### PASSAGE PROVIDED
Single by Morrissey

from the album Viva Hate
- B-side: "I Know Very Well How I Got My Name"; "Hairdresser on Fire"; "Oh Well, I'll Never Learn";
- Released: 15 February 1988
- Genre: Jangle pop
- Length: 3:54
- Label: His Master's Voice
- Songwriters: Morrissey; Stephen Street;
- Producer: Stephen Street

Morrissey singles chronology
|  | "Suedehead" (1988) | "Everyday Is Like Sunday" (1988) |

Music video
- "Suedehead" on YouTube

= Suedehead =

1988 single by Morrissey

"Suedehead" is the debut solo single by the English singer Morrissey, released on 15 February 1988. Co-written by Morrissey and former Smiths producer Stephen Street, the song was Morrissey's first solo release after the Smiths break-up. Morrissey was inspired lyrically by the suedehead subculture, recalling an individual from his teenage years in the context of the movement. Street, who had originally sought to contribute his musical ideas to Morrissey to use for Smiths B-sides, also contributed bass guitar, while Vini Reilly and Andrew Paresi rounded out his new solo band.

"Suedehead" was featured on Morrissey's debut album, Viva Hate, and the compilation album Bona Drag, the latter of which also featured the B-side "Hairdresser on Fire". Upon release, the song saw commercial success, reaching number five in the UK, as well as rave reviews for its Smiths-esque musicianship and the new Morrissey-Street writing team. Encouraged by the success of the single, Morrissey would continue working with Street for subsequent singles.

Since its release, "Suedehead" has become one of Morrissey's most successful songs and remains critically acclaimed by modern writers.

Professional ratings
Review scores
| Source | Rating |
| AllMusic | Star |

==Background==
Morrissey wrote the lyrics to "Suedehead" about a figure he knew from his teenage years, though he refused to specify the individual in an interview, commenting, "I'd rather not give any addresses and phone numbers at this stage". The song took its title from the suedehead subculture. Morrissey elaborated on his feelings about the subculture in a June 1988 interview with Spin magazine:

A suedehead was an outgrown skinhead, but outgrown only in the hair sense. An outgrown skinhead who was slightly softer. Not a football hooligan. Back in '71, when youth cults were on the rampage in Manchester, there was a tremendous air of intensity and potential unpleasantness. Something interesting grabbed me about the whole thing. I don't think there were any good guys; everybody had several chips on several shoulders. There was a great velocity of hate. Everybody got their head kicked in. It's made me what I am today.

It shares a title with the Richard Allen book of the same name, which similarly was set in the subculture, but Morrissey commented, "I did happen to read the book when it came out and I was quite interested in the whole Richard Allen cult. But really I just like the word 'suedehead'." The song also features the lyrics, "It was a good lay", which Morrissey jokingly commented was actually a mishearing of "It was a bootleg".

### OBJECTIVE A
Rewrite the rows from the line containing "class: Insecta" through the end of the rows, putting "vernacular name" in place of "common name" and changing nothing else.

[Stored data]

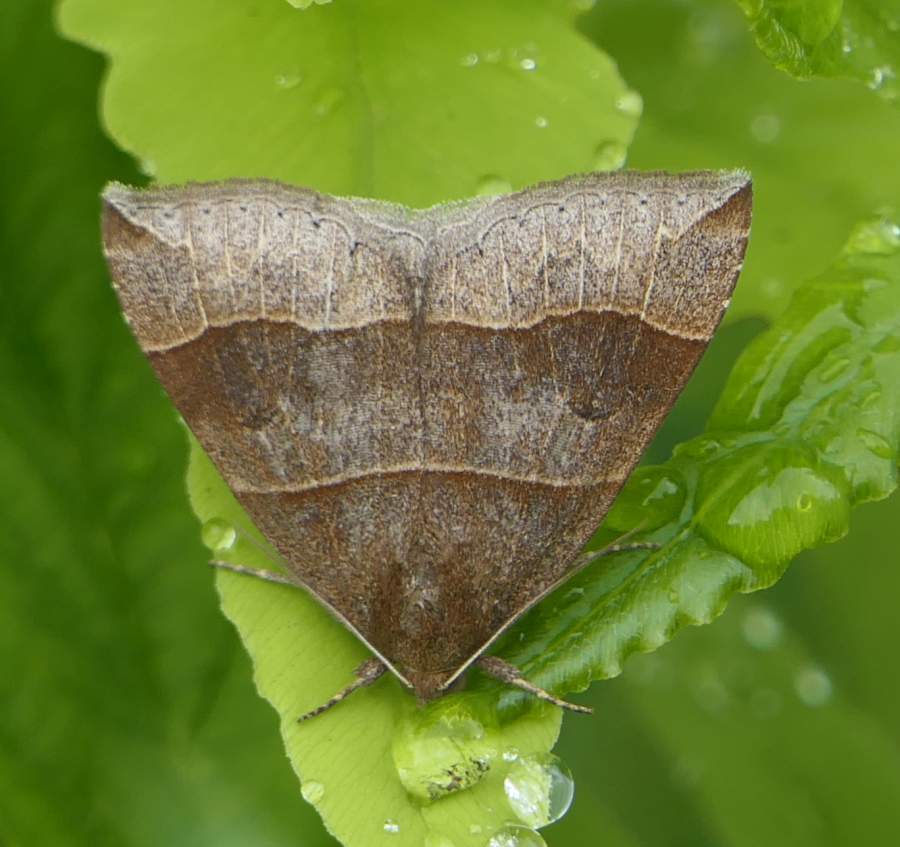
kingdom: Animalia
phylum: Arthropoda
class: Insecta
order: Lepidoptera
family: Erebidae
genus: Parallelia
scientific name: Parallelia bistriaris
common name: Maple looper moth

### OBJECTIVE B
Answer these questions using the text about "Suedehead":
(i) What position did the song reach in the UK?
(ii) Which label released the single?
(iii) In what month and year did Morrissey give the interview to Spin magazine?

### WORKED ANSWER A
class: Insecta
order: Lepidoptera
family: Erebidae
genus: Parallelia
scientific name: Parallelia bistriaris
vernacular name: Maple looper moth

### WORKED ANSWER B
(i) Number five
(ii) His Master's Voice
(iii) June 1988